Summary of the Disclosure
[0007] Source Integrity Inspection is applied to every URL before retrieval. The inspection evaluates:
| Signal | Detection Method |
|---|---|
| VPN exit node | IP range lookup against known VPN provider CIDR blocks |
| Anonymising relay | Detection of Tor exit nodes and common relay ASNs |
| No TLS | HTTPS handshake failure or HTTP-only response |
| Stale certificate | TLS certificate expiry within 30 days or already expired |
| Geo-restricted | HTTP 451 (Unavailable For Legal Reasons) or geo-block detection headers |
| Proprietary/paywalled | HTTP 402, 403 with paywall indicators, or subscription headers |
| GDPR-restricted | Content-type header patterns and country-of-origin signals for EU-resident callers |
[0008] The provenance_class taxonomy defines five classes in descending order of trustworthiness: authoritative (AODSR tier-1 member, full TLS, no integrity flags); verified (open-web, full TLS, no integrity flags); qualified (open-web, full TLS, one non-critical flag); unverified (integrity flags present that cannot be resolved); restricted (paywall, GDPR, or proprietary barriers).
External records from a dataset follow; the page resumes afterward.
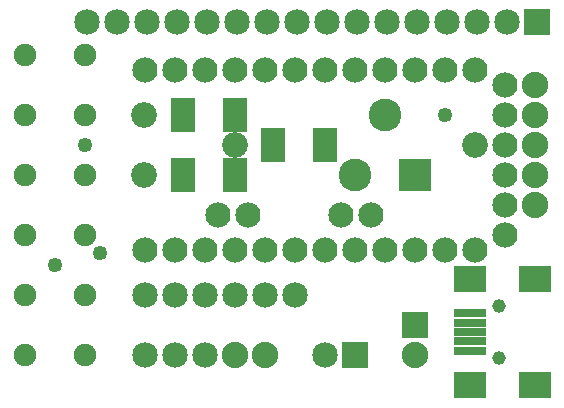
<source format=gts>
G04 MADE WITH FRITZING*
G04 WWW.FRITZING.ORG*
G04 DOUBLE SIDED*
G04 HOLES PLATED*
G04 CONTOUR ON CENTER OF CONTOUR VECTOR*
%ASAXBY*%
%FSLAX23Y23*%
%MOIN*%
%OFA0B0*%
%SFA1.0B1.0*%
%ADD10C,0.085000*%
%ADD11C,0.075418*%
%ADD12C,0.049370*%
%ADD13C,0.088000*%
%ADD14C,0.085433*%
%ADD15C,0.109000*%
%ADD16C,0.084000*%
%ADD17C,0.045433*%
%ADD18R,0.085000X0.085000*%
%ADD19R,0.088000X0.088000*%
%ADD20R,0.109000X0.109000*%
%ADD21R,0.080866X0.116299*%
%ADD22R,0.108425X0.029685*%
%ADD23R,0.108425X0.088740*%
%LNMASK1*%
G90*
G70*
G54D10*
X476Y152D03*
X576Y152D03*
X676Y152D03*
X476Y352D03*
X576Y352D03*
X676Y352D03*
X776Y352D03*
X876Y352D03*
X976Y352D03*
X1176Y152D03*
X1076Y152D03*
G54D11*
X276Y152D03*
X76Y152D03*
X276Y352D03*
X76Y352D03*
X276Y952D03*
X76Y952D03*
X276Y1152D03*
X76Y1152D03*
X276Y552D03*
X76Y552D03*
X276Y752D03*
X76Y752D03*
G54D12*
X326Y491D03*
X176Y451D03*
G54D13*
X1376Y252D03*
X1376Y152D03*
X1376Y252D03*
X1376Y152D03*
G54D14*
X776Y852D03*
X475Y752D03*
X475Y952D03*
G54D12*
X276Y852D03*
G54D13*
X1776Y1052D03*
X1776Y952D03*
X1776Y852D03*
X1776Y752D03*
X1776Y652D03*
X1776Y1052D03*
X1776Y952D03*
X1776Y852D03*
X1776Y752D03*
X1776Y652D03*
G54D15*
X1176Y752D03*
X1376Y752D03*
X1276Y952D03*
X1176Y752D03*
X1376Y752D03*
X1276Y952D03*
G54D16*
X1676Y552D03*
X1676Y652D03*
X1676Y752D03*
X1676Y852D03*
X1676Y952D03*
X1676Y1052D03*
X1131Y617D03*
X1231Y617D03*
X721Y617D03*
X821Y617D03*
X1576Y502D03*
X1476Y502D03*
X1376Y502D03*
X1276Y502D03*
X1176Y502D03*
X1076Y502D03*
X976Y502D03*
X876Y502D03*
X776Y502D03*
X676Y502D03*
X576Y502D03*
X476Y502D03*
X476Y1102D03*
X576Y1102D03*
X676Y1102D03*
X776Y1102D03*
X876Y1102D03*
X976Y1102D03*
X1076Y1102D03*
X1176Y1102D03*
X1276Y1102D03*
X1376Y1102D03*
X1476Y1102D03*
X1576Y1102D03*
G54D14*
X1577Y851D03*
G54D17*
X1658Y142D03*
X1658Y315D03*
X1658Y142D03*
X1658Y315D03*
G54D10*
X1782Y1262D03*
X1682Y1262D03*
X1582Y1262D03*
X1482Y1262D03*
X1382Y1262D03*
X1282Y1262D03*
X1182Y1262D03*
X1082Y1262D03*
X982Y1262D03*
X882Y1262D03*
X782Y1262D03*
X682Y1262D03*
X582Y1262D03*
X482Y1262D03*
X382Y1262D03*
X282Y1262D03*
X1782Y1262D03*
X1682Y1262D03*
X1582Y1262D03*
X1482Y1262D03*
X1382Y1262D03*
X1282Y1262D03*
X1182Y1262D03*
X1082Y1262D03*
X982Y1262D03*
X882Y1262D03*
X782Y1262D03*
X682Y1262D03*
X582Y1262D03*
X482Y1262D03*
X382Y1262D03*
X282Y1262D03*
G54D12*
X1476Y951D03*
G54D13*
X876Y152D03*
X776Y152D03*
G54D18*
X1176Y152D03*
G54D19*
X1376Y252D03*
X1376Y252D03*
G54D20*
X1376Y752D03*
X1376Y752D03*
G54D21*
X602Y952D03*
X776Y952D03*
X902Y852D03*
X1076Y852D03*
X602Y752D03*
X776Y752D03*
G54D22*
X1559Y229D03*
X1559Y197D03*
X1559Y292D03*
X1559Y260D03*
G54D23*
X1776Y406D03*
X1776Y52D03*
X1559Y406D03*
X1559Y52D03*
G54D22*
X1559Y166D03*
G54D18*
X1782Y1262D03*
X1782Y1262D03*
G04 End of Mask1*
M02*
</source>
[0009] The confidence ceiling is the upper bound on the confidence_tier field of any response whose evidence set includes sources above a given provenance_class threshold. Ceiling rules:
| Highest-risk source provenance_class | Maximum response confidence_tier |
|---|---|
authoritative or verified | verified |
qualified | qualified |
unverified | unverified |
restricted | unverified — with mandatory Dissent Signal |
[0010] Source integrity flags are individual boolean fields on the EvidenceRef record: vpn_detected, relay_detected, no_tls, stale_cert, geo_restricted, proprietary, gdpr_restricted. The Evidence Rail UI surfaces each flag as a distinct badge on the source card, enabling users to identify the specific integrity concern for each flagged source.
[0011] Tenants may configure a max_provenance_class threshold in their tenant settings. Sources above this threshold are excluded from the evidence set before the unburdening pipeline defined in P117. This enables enterprises operating in regulated environments (e.g. prohibiting use of proprietary or geo-restricted sources) to enforce compliance at the platform level.
[0012] The source_integrity_hash field on an EvidenceRef is a SHA-256 commitment over the inspection result fields in canonical JSON form. This hash is included in the Evidence Rail export (P120) and enables independent verification that the integrity flags were computed at retrieval time rather than assigned retrospectively.